🤖 AI Summary
This work addresses the inefficiency of conventional content moderation for large language models deployed on user devices, where post-generation filtering with a separate model doubles inference costs and precludes real-time intervention. The authors propose leveraging intrinsic safety signals embedded in the model’s hidden states to train lightweight, token-level linear probes that assess output safety during decoding—without requiring additional forward passes. This approach enables streaming content moderation through early termination or correction during generation, supported by dynamic thresholds and token-level score aggregation.
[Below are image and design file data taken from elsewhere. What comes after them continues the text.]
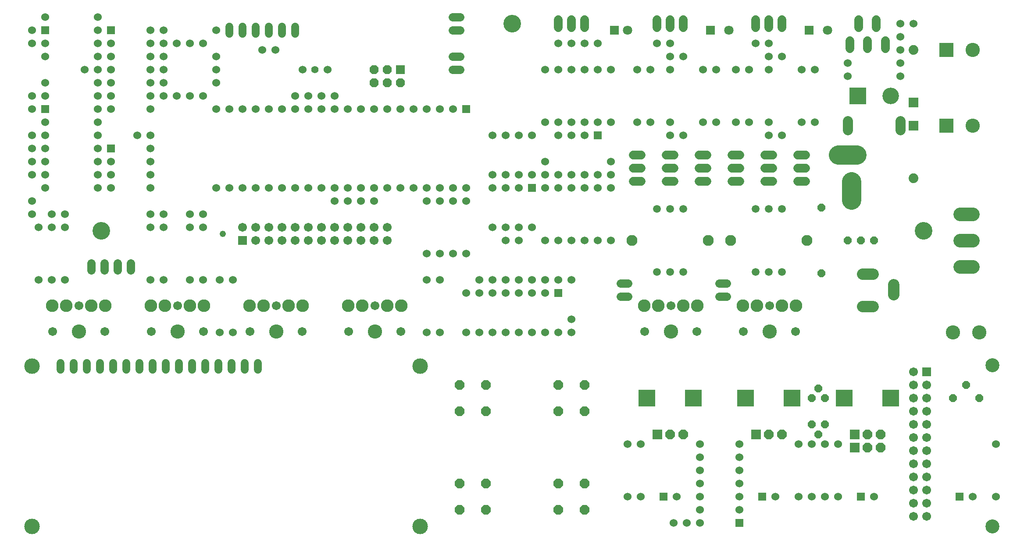
<source format=gbr>
G04 EAGLE Gerber RS-274X export*
G75*
%MOMM*%
%FSLAX34Y34*%
%LPD*%
%INSoldermask Bottom*%
%IPPOS*%
%AMOC8*
5,1,8,0,0,1.08239X$1,22.5*%
G01*
%ADD10C,3.403200*%
%ADD11C,2.703200*%
%ADD12C,1.524000*%
%ADD13R,2.743200X2.743200*%
%ADD14C,2.743200*%
%ADD15C,1.879600*%
%ADD16R,1.879600X1.879600*%
%ADD17R,1.524000X1.524000*%
%ADD18C,3.759200*%
%ADD19C,2.203200*%
%ADD20C,1.727200*%
%ADD21P,1.649562X8X112.500000*%
%ADD22C,1.511200*%
%ADD23C,3.003200*%
%ADD24C,2.453200*%
%ADD25C,1.703200*%
%ADD26P,1.649562X8X22.500000*%
%ADD27C,2.603500*%
%ADD28R,1.853200X1.853200*%
%ADD29P,2.005885X8X292.500000*%
%ADD30R,3.319200X3.319200*%
%ADD31P,2.034460X8X112.500000*%
%ADD32C,1.803400*%
%ADD33R,1.803400X1.803400*%
%ADD34C,1.503200*%
%ADD35C,2.103200*%
%ADD36C,1.625600*%
%ADD37C,1.981200*%
%ADD38R,1.711200X1.711200*%
%ADD39C,1.711200*%
%ADD40P,1.649562X8X202.500000*%
%ADD41C,1.524000*%
%ADD42P,1.852186X8X202.500000*%
%ADD43C,1.409600*%
%ADD44C,3.203200*%
%ADD45P,1.681168X8X22.500000*%
%ADD46R,3.203200X3.203200*%
%ADD47C,1.209600*%


D10*
X158750Y603250D03*
X1746250Y603250D03*
D11*
X1879600Y342900D03*
X1879600Y31750D03*
D10*
X952500Y1003300D03*
D12*
X304800Y863600D03*
X279400Y863600D03*
X63500Y635000D03*
X88900Y635000D03*
X1257300Y787400D03*
X1282700Y787400D03*
X1447800Y787400D03*
X1473200Y787400D03*
D13*
X1790700Y952500D03*
D14*
X1841500Y952500D03*
D12*
X355600Y635000D03*
X330200Y635000D03*
D15*
X1727200Y952500D03*
D16*
X1727200Y850900D03*
D17*
X50800Y990600D03*
D12*
X152400Y990600D03*
D17*
X50800Y838200D03*
D12*
X152400Y838200D03*
D17*
X177800Y990600D03*
D12*
X177800Y965200D03*
X177800Y838200D03*
X254000Y838200D03*
X177800Y939800D03*
X177800Y914400D03*
X177800Y863600D03*
X177800Y889000D03*
X254000Y863600D03*
X254000Y889000D03*
X254000Y914400D03*
X254000Y939800D03*
X254000Y965200D03*
X254000Y990600D03*
D17*
X1390650Y38100D03*
D12*
X1390650Y63500D03*
X1390650Y190500D03*
X1314450Y190500D03*
X1390650Y88900D03*
X1390650Y114300D03*
X1390650Y165100D03*
X1390650Y139700D03*
X1314450Y165100D03*
X1314450Y139700D03*
X1314450Y114300D03*
X1314450Y88900D03*
X1314450Y63500D03*
X1314450Y38100D03*
D17*
X177800Y762000D03*
D12*
X177800Y736600D03*
X254000Y736600D03*
X254000Y762000D03*
X177800Y711200D03*
X177800Y685800D03*
X254000Y711200D03*
X254000Y685800D03*
D18*
X1582420Y749300D02*
X1617980Y749300D01*
X1607566Y697865D02*
X1607566Y662305D01*
D19*
X1628700Y519000D02*
X1648700Y519000D01*
X1648700Y456000D02*
X1628700Y456000D01*
X1688700Y479000D02*
X1688700Y499000D01*
D20*
X1328420Y749300D02*
X1313180Y749300D01*
X1313180Y723900D02*
X1328420Y723900D01*
X1328420Y698500D02*
X1313180Y698500D01*
X1201420Y749300D02*
X1186180Y749300D01*
X1186180Y723900D02*
X1201420Y723900D01*
X1201420Y698500D02*
X1186180Y698500D01*
X1249680Y749300D02*
X1264920Y749300D01*
X1264920Y723900D02*
X1249680Y723900D01*
X1249680Y698500D02*
X1264920Y698500D01*
X1503680Y749300D02*
X1518920Y749300D01*
X1518920Y723900D02*
X1503680Y723900D01*
X1503680Y698500D02*
X1518920Y698500D01*
X1391920Y749300D02*
X1376680Y749300D01*
X1376680Y723900D02*
X1391920Y723900D01*
X1391920Y698500D02*
X1376680Y698500D01*
X1440180Y749300D02*
X1455420Y749300D01*
X1455420Y723900D02*
X1440180Y723900D01*
X1440180Y698500D02*
X1455420Y698500D01*
D12*
X1346200Y812800D03*
X1346200Y914400D03*
X1117600Y914400D03*
X1117600Y812800D03*
X1016000Y914400D03*
X1016000Y812800D03*
X1536700Y812800D03*
X1536700Y914400D03*
X1511300Y914400D03*
X1511300Y812800D03*
X1384300Y914400D03*
X1384300Y812800D03*
X1447800Y914400D03*
X1447800Y812800D03*
X1041400Y584200D03*
X1041400Y685800D03*
X1066800Y685800D03*
X1066800Y584200D03*
X1092200Y685800D03*
X1092200Y584200D03*
X1320800Y914400D03*
X1320800Y812800D03*
X1117600Y584200D03*
X1117600Y685800D03*
X1409700Y812800D03*
X1409700Y914400D03*
X1016000Y584200D03*
X1016000Y685800D03*
X1600200Y927100D03*
X1701800Y927100D03*
X1701800Y901700D03*
X1600200Y901700D03*
X1193800Y914400D03*
X1193800Y812800D03*
X254000Y508000D03*
X254000Y609600D03*
X355600Y508000D03*
X355600Y609600D03*
X330200Y609600D03*
X330200Y508000D03*
X152400Y939800D03*
X50800Y939800D03*
X50800Y965200D03*
X152400Y965200D03*
X50800Y889000D03*
X152400Y889000D03*
X50800Y863600D03*
X152400Y863600D03*
X1219200Y812800D03*
X1219200Y914400D03*
X787400Y660400D03*
X787400Y558800D03*
X279400Y914400D03*
X381000Y914400D03*
X279400Y990600D03*
X381000Y990600D03*
X381000Y889000D03*
X279400Y889000D03*
X50800Y1016000D03*
X152400Y1016000D03*
X50800Y812800D03*
X152400Y812800D03*
X63500Y508000D03*
X63500Y609600D03*
X88900Y609600D03*
X88900Y508000D03*
X50800Y711200D03*
X152400Y711200D03*
X1257300Y914400D03*
X1257300Y812800D03*
X50800Y762000D03*
X152400Y762000D03*
X50800Y736600D03*
X152400Y736600D03*
D21*
X1549400Y520700D03*
X1549400Y647700D03*
D12*
X1143000Y914400D03*
X1143000Y812800D03*
X1041400Y914400D03*
X1041400Y812800D03*
X1066800Y812800D03*
X1066800Y914400D03*
X1092200Y812800D03*
X1092200Y914400D03*
X863600Y558800D03*
X863600Y660400D03*
X1200150Y88900D03*
X1200150Y190500D03*
X1504950Y88900D03*
X1504950Y190500D03*
X1174750Y190500D03*
X1174750Y88900D03*
X838200Y660400D03*
X838200Y558800D03*
X812800Y558800D03*
X812800Y660400D03*
X990600Y787400D03*
X965200Y787400D03*
X965200Y711200D03*
X990600Y711200D03*
X939800Y787400D03*
X914400Y787400D03*
X939800Y711200D03*
X914400Y711200D03*
D17*
X863600Y838200D03*
D12*
X838200Y838200D03*
X812800Y838200D03*
X787400Y838200D03*
X762000Y838200D03*
X736600Y838200D03*
X711200Y838200D03*
X685800Y838200D03*
X660400Y838200D03*
X635000Y838200D03*
X609600Y838200D03*
X584200Y838200D03*
X558800Y838200D03*
X533400Y838200D03*
X508000Y838200D03*
X482600Y838200D03*
X457200Y838200D03*
X431800Y838200D03*
X406400Y838200D03*
X381000Y838200D03*
X381000Y685800D03*
X406400Y685800D03*
X431800Y685800D03*
X457200Y685800D03*
X482600Y685800D03*
X508000Y685800D03*
X533400Y685800D03*
X558800Y685800D03*
X584200Y685800D03*
X609600Y685800D03*
X635000Y685800D03*
X660400Y685800D03*
X685800Y685800D03*
X711200Y685800D03*
X736600Y685800D03*
X762000Y685800D03*
X787400Y685800D03*
X812800Y685800D03*
X838200Y685800D03*
X863600Y685800D03*
D22*
X80000Y347490D02*
X80000Y334410D01*
X105400Y334410D02*
X105400Y347490D01*
X130800Y347490D02*
X130800Y334410D01*
X156200Y334410D02*
X156200Y347490D01*
X181600Y347490D02*
X181600Y334410D01*
X207000Y334410D02*
X207000Y347490D01*
X232400Y347490D02*
X232400Y334410D01*
X257800Y334410D02*
X257800Y347490D01*
X283200Y347490D02*
X283200Y334410D01*
X308600Y334410D02*
X308600Y347490D01*
X334000Y347490D02*
X334000Y334410D01*
X359400Y334410D02*
X359400Y347490D01*
X384800Y347490D02*
X384800Y334410D01*
X410200Y334410D02*
X410200Y347490D01*
X435600Y347490D02*
X435600Y334410D01*
X461000Y334410D02*
X461000Y347490D01*
D23*
X25400Y31750D03*
X25400Y340950D03*
X774600Y340950D03*
X774600Y31750D03*
D14*
X115300Y408000D03*
D24*
X91300Y458000D03*
X139300Y458000D03*
X166300Y458000D03*
X64300Y458000D03*
D25*
X65300Y408000D03*
X165300Y408000D03*
X115300Y458000D03*
D14*
X305800Y408000D03*
D24*
X281800Y458000D03*
X329800Y458000D03*
X356800Y458000D03*
X254800Y458000D03*
D25*
X255800Y408000D03*
X355800Y408000D03*
X305800Y458000D03*
D14*
X686800Y408000D03*
D24*
X662800Y458000D03*
X710800Y458000D03*
X737800Y458000D03*
X635800Y458000D03*
D25*
X636800Y408000D03*
X736800Y408000D03*
X686800Y458000D03*
D14*
X1258300Y408000D03*
D24*
X1234300Y458000D03*
X1282300Y458000D03*
X1309300Y458000D03*
X1207300Y458000D03*
D25*
X1208300Y408000D03*
X1308300Y408000D03*
X1258300Y458000D03*
D14*
X1448800Y408000D03*
D24*
X1424800Y458000D03*
X1472800Y458000D03*
X1499800Y458000D03*
X1397800Y458000D03*
D25*
X1398800Y408000D03*
X1498800Y408000D03*
X1448800Y458000D03*
D26*
X1803400Y279400D03*
X1854200Y279400D03*
X1828800Y304800D03*
D13*
X1790700Y806450D03*
D14*
X1841500Y806450D03*
D27*
X1840802Y533400D02*
X1816799Y533400D01*
X1816799Y584200D02*
X1840802Y584200D01*
X1840802Y635000D02*
X1816799Y635000D01*
D14*
X1854200Y406400D03*
X1803400Y406400D03*
D12*
X1143000Y584200D03*
X1143000Y685800D03*
D20*
X1041400Y995680D02*
X1041400Y1010920D01*
X1066800Y1010920D02*
X1066800Y995680D01*
X1092200Y995680D02*
X1092200Y1010920D01*
X1231900Y1010920D02*
X1231900Y995680D01*
X1257300Y995680D02*
X1257300Y1010920D01*
X1282700Y1010920D02*
X1282700Y995680D01*
X1422400Y995680D02*
X1422400Y1010920D01*
X1447800Y1010920D02*
X1447800Y995680D01*
X1473200Y995680D02*
X1473200Y1010920D01*
D17*
X1117600Y787400D03*
D12*
X1092200Y787400D03*
X1092200Y711200D03*
X1117600Y711200D03*
X1066800Y787400D03*
X1041400Y787400D03*
X1066800Y711200D03*
X1041400Y711200D03*
X254000Y635000D03*
X279400Y635000D03*
X279400Y609600D03*
X279400Y508000D03*
D17*
X1041400Y482600D03*
D12*
X1016000Y482600D03*
X889000Y482600D03*
X863600Y482600D03*
X990600Y482600D03*
X965200Y482600D03*
X914400Y482600D03*
X939800Y482600D03*
X863600Y406400D03*
X889000Y406400D03*
X914400Y406400D03*
X939800Y406400D03*
X965200Y406400D03*
X990600Y406400D03*
X1016000Y406400D03*
X1041400Y406400D03*
D14*
X496300Y408000D03*
D24*
X472300Y458000D03*
X520300Y458000D03*
X547300Y458000D03*
X445300Y458000D03*
D25*
X446300Y408000D03*
X546300Y408000D03*
X496300Y458000D03*
D12*
X595630Y914400D03*
X547370Y914400D03*
X584200Y863600D03*
X609600Y863600D03*
X558800Y863600D03*
X533400Y863600D03*
D28*
X1613300Y209400D03*
D29*
X1638300Y209400D03*
X1663300Y209400D03*
D30*
X1683300Y279400D03*
X1593300Y279400D03*
D28*
X1613300Y184000D03*
D29*
X1638300Y184000D03*
X1663300Y184000D03*
D28*
X1232300Y209400D03*
D29*
X1257300Y209400D03*
X1282300Y209400D03*
D30*
X1302300Y279400D03*
X1212300Y279400D03*
D28*
X1422800Y209400D03*
D29*
X1447800Y209400D03*
X1472800Y209400D03*
D30*
X1492800Y279400D03*
X1402800Y279400D03*
D31*
X1041400Y63500D03*
X1041400Y114300D03*
X1092200Y114300D03*
X1092200Y63500D03*
X1041400Y254000D03*
X1041400Y304800D03*
X1092200Y304800D03*
X1092200Y254000D03*
X850900Y254000D03*
X850900Y304800D03*
X901700Y304800D03*
X901700Y254000D03*
X850900Y63500D03*
X850900Y114300D03*
X901700Y114300D03*
X901700Y63500D03*
D17*
X1244600Y88900D03*
D12*
X1270000Y88900D03*
D17*
X1435100Y88900D03*
D12*
X1460500Y88900D03*
D32*
X1370330Y990600D03*
D33*
X1334770Y990600D03*
D32*
X1560830Y990600D03*
D33*
X1525270Y990600D03*
D12*
X1701800Y952500D03*
X1701800Y977900D03*
X1701800Y1003300D03*
X1727200Y1003300D03*
X1041400Y965200D03*
X1066800Y965200D03*
X1092200Y965200D03*
X1117600Y965200D03*
X1231900Y965200D03*
X1257300Y965200D03*
X1282700Y939800D03*
X1257300Y939800D03*
X1422400Y965200D03*
X1447800Y965200D03*
X1473200Y939800D03*
X1447800Y939800D03*
D34*
X1231900Y523240D03*
X1257300Y523519D03*
X1282700Y523240D03*
X1231900Y645160D03*
X1257300Y645160D03*
X1282700Y645160D03*
D35*
X1183767Y584200D03*
X1330833Y584200D03*
D34*
X1422400Y523240D03*
X1447800Y523519D03*
X1473200Y523240D03*
X1422400Y645160D03*
X1447800Y645160D03*
X1473200Y645160D03*
D35*
X1374267Y584200D03*
X1521333Y584200D03*
D36*
X1175512Y501650D02*
X1161288Y501650D01*
X1161288Y476250D02*
X1175512Y476250D01*
X1351788Y501650D02*
X1366012Y501650D01*
X1366012Y476250D02*
X1351788Y476250D01*
D12*
X990600Y508000D03*
X1016000Y508000D03*
X914400Y508000D03*
X889000Y508000D03*
X1041400Y508000D03*
X1066800Y508000D03*
X965200Y508000D03*
X939800Y508000D03*
X25400Y635000D03*
X25400Y660400D03*
X330200Y863600D03*
X355600Y863600D03*
X25400Y838200D03*
X25400Y863600D03*
X25400Y990600D03*
X25400Y965200D03*
X152400Y787400D03*
X50800Y787400D03*
X25400Y762000D03*
X25400Y787400D03*
D37*
X1600200Y797560D02*
X1600200Y815340D01*
X1701800Y815340D02*
X1701800Y797560D01*
D38*
X431800Y584200D03*
D39*
X431800Y609600D03*
X457200Y584200D03*
X457200Y609600D03*
X482600Y584200D03*
X482600Y609600D03*
X508000Y584200D03*
X508000Y609600D03*
X533400Y584200D03*
X533400Y609600D03*
X558800Y584200D03*
X558800Y609600D03*
X584200Y584200D03*
X584200Y609600D03*
X609600Y584200D03*
X609600Y609600D03*
X635000Y584200D03*
X635000Y609600D03*
X660400Y584200D03*
X660400Y609600D03*
X685800Y584200D03*
X685800Y609600D03*
X711200Y584200D03*
X711200Y609600D03*
D38*
X1752600Y330200D03*
D39*
X1727200Y330200D03*
X1752600Y304800D03*
X1727200Y304800D03*
X1752600Y279400D03*
X1727200Y279400D03*
X1752600Y254000D03*
X1727200Y254000D03*
X1752600Y228600D03*
X1727200Y228600D03*
X1752600Y203200D03*
X1727200Y203200D03*
X1752600Y177800D03*
X1727200Y177800D03*
X1752600Y152400D03*
X1727200Y152400D03*
X1752600Y127000D03*
X1727200Y127000D03*
X1752600Y101600D03*
X1727200Y101600D03*
X1752600Y76200D03*
X1727200Y76200D03*
X1752600Y50800D03*
X1727200Y50800D03*
D12*
X254000Y787400D03*
X228600Y787400D03*
X152400Y914400D03*
X127000Y914400D03*
X1066800Y406400D03*
X1066800Y431800D03*
X1289050Y38100D03*
X1263650Y38100D03*
X609600Y660400D03*
X635000Y660400D03*
X660400Y660400D03*
X685800Y660400D03*
X1016000Y711200D03*
X1016000Y736600D03*
X1143000Y711200D03*
X1143000Y736600D03*
X330200Y965200D03*
X355600Y965200D03*
X381000Y939800D03*
X279400Y939800D03*
X304800Y965200D03*
X279400Y965200D03*
X412750Y406400D03*
X412750Y508000D03*
X387350Y508000D03*
X387350Y406400D03*
D17*
X990600Y685800D03*
D12*
X965200Y685800D03*
X914400Y609600D03*
X939800Y609600D03*
X939800Y685800D03*
X914400Y685800D03*
X965200Y609600D03*
X990600Y609600D03*
D17*
X1816100Y88900D03*
D12*
X1841500Y88900D03*
X1885950Y88900D03*
X1885950Y190500D03*
D40*
X1530350Y228600D03*
X1543050Y209550D03*
X1555750Y228600D03*
D26*
X1555750Y279400D03*
X1543050Y298450D03*
X1530350Y279400D03*
D12*
X1555750Y190500D03*
X1555750Y88900D03*
X1530350Y88900D03*
X1530350Y190500D03*
D41*
X406400Y983996D02*
X406400Y997204D01*
X431800Y997204D02*
X431800Y983996D01*
X457200Y983996D02*
X457200Y997204D01*
X482600Y997204D02*
X482600Y983996D01*
X508000Y983996D02*
X508000Y997204D01*
X533400Y997204D02*
X533400Y983996D01*
D12*
X812800Y406400D03*
X812800Y508000D03*
X787400Y508000D03*
X787400Y406400D03*
X495300Y952500D03*
X469900Y952500D03*
D17*
X1625600Y88900D03*
D12*
X1651000Y88900D03*
X1581150Y88900D03*
X1581150Y190500D03*
D32*
X1174750Y990600D03*
D33*
X1149350Y990600D03*
D38*
X736600Y914400D03*
D42*
X736600Y889000D03*
X711200Y914400D03*
X711200Y889000D03*
X685800Y914400D03*
X685800Y889000D03*
D12*
X939800Y584200D03*
X965200Y584200D03*
X25400Y736600D03*
X25400Y711200D03*
X50800Y685800D03*
X152400Y685800D03*
X38100Y508000D03*
X38100Y609600D03*
D15*
X1727200Y704850D03*
D16*
X1727200Y806450D03*
D20*
X1621300Y995405D02*
X1621300Y1010645D01*
X1638300Y970645D02*
X1638300Y955405D01*
X1655300Y995405D02*
X1655300Y1010645D01*
X1604300Y970645D02*
X1604300Y955405D01*
X1672300Y955405D02*
X1672300Y970645D01*
D40*
X1651000Y584200D03*
X1600200Y584200D03*
D36*
X139700Y540512D02*
X139700Y526288D01*
X165100Y526288D02*
X165100Y540512D01*
X190500Y540512D02*
X190500Y526288D01*
X215900Y526288D02*
X215900Y540512D01*
X837438Y939800D02*
X851662Y939800D01*
X851662Y914400D02*
X837438Y914400D01*
X837438Y990600D02*
X851662Y990600D01*
X851662Y1016000D02*
X837438Y1016000D01*
D43*
X571500Y914400D03*
D44*
X1682750Y863600D03*
D45*
X1625600Y584200D03*
D46*
X1619250Y863600D03*
D47*
X393700Y596900D03*
M02*

</source>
Remarkably, a single probe at an intermediate layer replicates most decisions of a strong standalone moderator while reducing computational overhead by several orders of magnitude, achieving sub-millisecond per-token safety checks with minimal latency and cost.
📝 Abstract
Deploying large language models in user-facing systems requires efficient output safety filtering. Existing approaches typically rely on a separate moderation model applied after generation, which doubles inference cost and only detects violations after generation completes. We observe that the signal needed for moderation is already present in the model hidden states. Based on this, we train lightweight token-level probes that operate directly on internal activations, producing per-token safety scores that can be aggregated for both offline evaluation and online intervention. The probe reuses activations from the generator and requires no additional forward pass, enabling sub millisecond per-token safety checks inside the decoding loop. A probe applied to a single mid layer recovers most decisions of a strong guard model, acting as a low cost surrogate optimized for latency rather than accuracy. In streaming settings, it can halt or modify unsafe outputs before they are fully generated, replacing end of sequence moderation with continuous token level monitoring. Compared to post hoc and streaming guard models, our method achieves orders of magnitude lower compute overhead with minimal latency cost. We also provide a practical deployment recipe, including layer selection, aggregation strategy, probing frequency, and triggering thresholds. Finally, we show that the probe linear component corresponds to a direction in residual space, enabling both detection and activation steering at negligible cost.